Finding sweet spot for White's workload a challenge for Patriots

FOXBORO -- On a conference call with reporters Monday afternoon, Bill Belichick detailed the conundrum he and his offensive coaches may face moving forward in terms of how they utilize one of their most valuable assets.

With Sony Michel hurt -- his knee injury is a is not as serious as first thought, according to the NFL Network's Ian Rapoport -- how much can the Patriots heap onto James White's plate?

The pass-catching maven is on pace for 103 receptions in 2018, which would be an NFL record for running backs. White played 45 snaps and had a career-high 11 carries in Sunday's victory over the Bears to go along with eight catches for 57 yards and two scores.

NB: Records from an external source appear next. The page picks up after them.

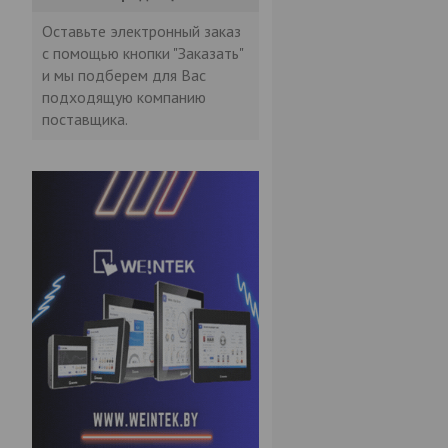
Оставьте электронный заказ
с помощью кнопки "Заказать"
и мы подберем для Вас
подходящую компанию
поставщика.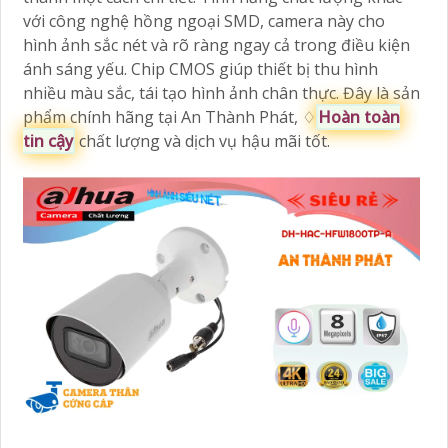
với công nghệ hồng ngoại SMD, camera này cho
hình ảnh sắc nét và rõ ràng ngay cả trong điều kiện
ánh sáng yếu. Chip CMOS giúp thiết bị thu hình
nhiều màu sắc, tái tạo hình ảnh chân thực. Đây là sản
phẩm chính hãng tại An Thành Phát, ♢
Hoàn toàn
tin cậy
chất lượng và dịch vụ hậu mãi tốt.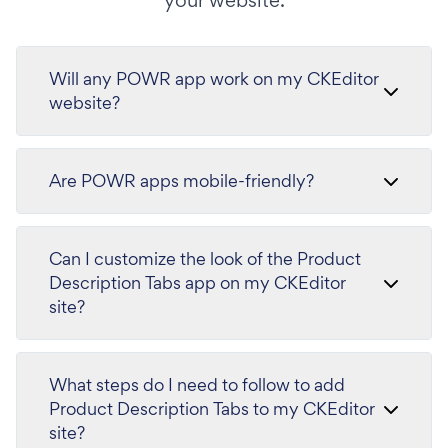
Will any POWR app work on my CKEditor
website?
Are POWR apps mobile-friendly?
Can I customize the look of the Product
Description Tabs app on my CKEditor
site?
What steps do I need to follow to add
Product Description Tabs to my CKEditor
site?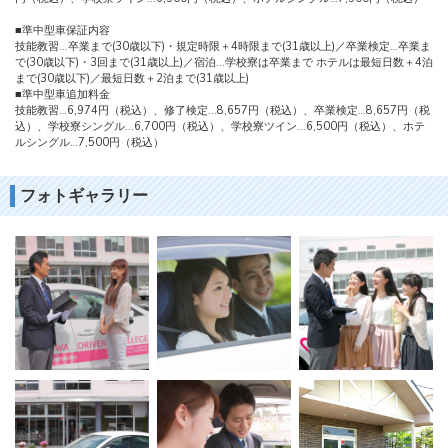
■準中型車保証内容
技能教習...卒業まで(30歳以下)・規定時限＋4時限まで(31歳以上)／卒業検定…卒業ま
で(30歳以下)・3回まで(31歳以上)／宿泊...学校寮は卒業まで ホテルは最短日数＋4泊
まで(30歳以下)／最短日数＋2泊まで(31歳以上)
■準中型車追加料金
技能教習…6,974円（税込）、修了検定...8,657円（税込）、卒業検定…8,657円（税
込）、学校寮シングル...6,700円（税込）、学校寮ツイン...6,500円（税込）、ホテ
ルシングル…7,500円（税込）
フォトギャラリー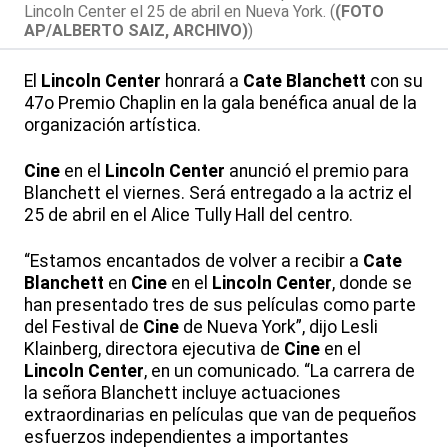
Lincoln Center el 25 de abril en Nueva York. (
(FOTO
AP/ALBERTO SAIZ, ARCHIVO)
)
El
Lincoln Center
honrará a
Cate Blanchett
con su
47o Premio Chaplin en la gala benéfica anual de la
organización artística.
Cine
en el
Lincoln Center
anunció el premio para
Blanchett el viernes. Será entregado a la actriz el
25 de abril en el Alice Tully Hall del centro.
“Estamos encantados de volver a recibir a
Cate
Blanchett
en
Cine
en el
Lincoln Center
, donde se
han presentado tres de sus películas como parte
del Festival de
Cine
de Nueva York”, dijo Lesli
Klainberg, directora ejecutiva de
Cine
en el
Lincoln Center
, en un comunicado. “La carrera de
la señora Blanchett incluye actuaciones
extraordinarias en películas que van de pequeños
esfuerzos independientes a importantes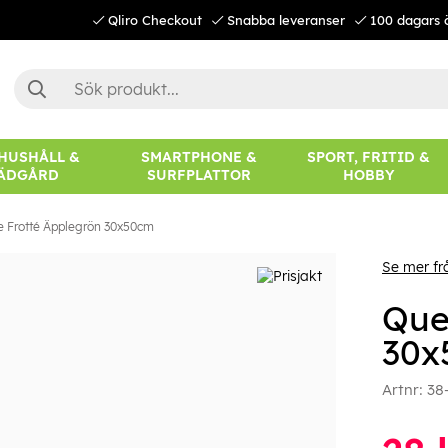
Qliro Checkout
Snabba leveranser
100 dagars 
 HUSHÅLL &
SMARTPHONE &
SPORT, FRITID &
ÄDGÅRD
SURFPLATTOR
HOBBY
 Frotté Äpplegrön 30x50cm
Se mer f
Que
30x
Artnr:
38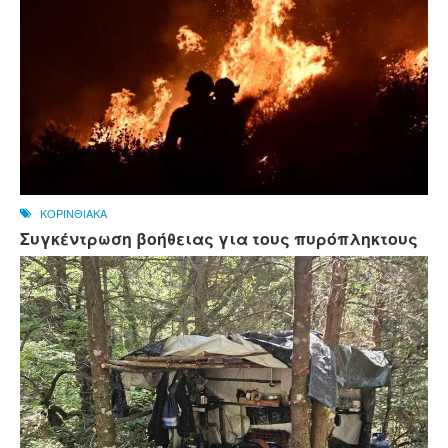
ΚΟΡΙΝΘΙΑΚΑ
Συγκέντρωση βοήθειας για τους πυρόπληκτους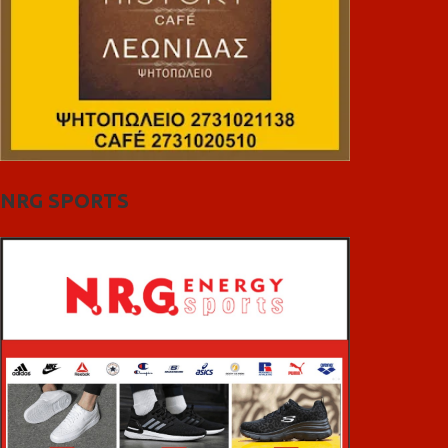
NRG SPORTS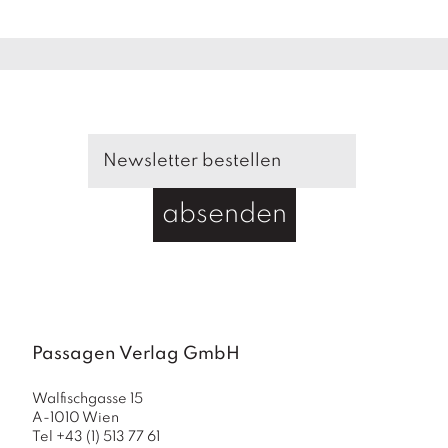
a
g
N
e
u
e
r
s
c
h
absenden
e
in
u
n
g
e
n
Passagen Verlag GmbH
Walfischgasse 15
A-1010 Wien
Tel +43 (1) 513 77 61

"We just have to take it week by week and see how it goes," Belichick said, "see what type of game plan we would want to evolve into, and then who's available on our side and how we'd want to distribute that. 

"It would just really depend week to week, the answers to those questions. They'd probably be a little different week to week too. We'll just have to see how all that plays out."

The reason the answers to those questions are difficult is because White has been steady regardless of his role this season. It's a pass-happy offense and therefore his usage will remain consistent. But if there are depth issues at the position and the Patriots don't have a true between-the-tackles runner they trust, then White could end up with a share of that workload as well -- as he did on Sunday when he was used heavily in the fourth quarter to help bleed the clock. 

"We have a ton of confidence in James," Belichick said. "He does everything well for us . . . We don't want to overload him, but at the same time, he's certainly capable of doing a significant amount for our football team in a lot of different ways. 

"We'll try to find a way for him to be productive without putting it all on his shoulders. That's a little bit of a week-to-week thing too. Some weeks might be a little bit different than others."

Week 7 was a busy week for White. Week 8, Monday night in Buffalo, could be as well if Michel has to miss time. When asked about Michel's availability moving forward, Belichick didn't reveal much. 

"We'll put that out in the injury report Wednesday," Belichick said, "when we know a little more."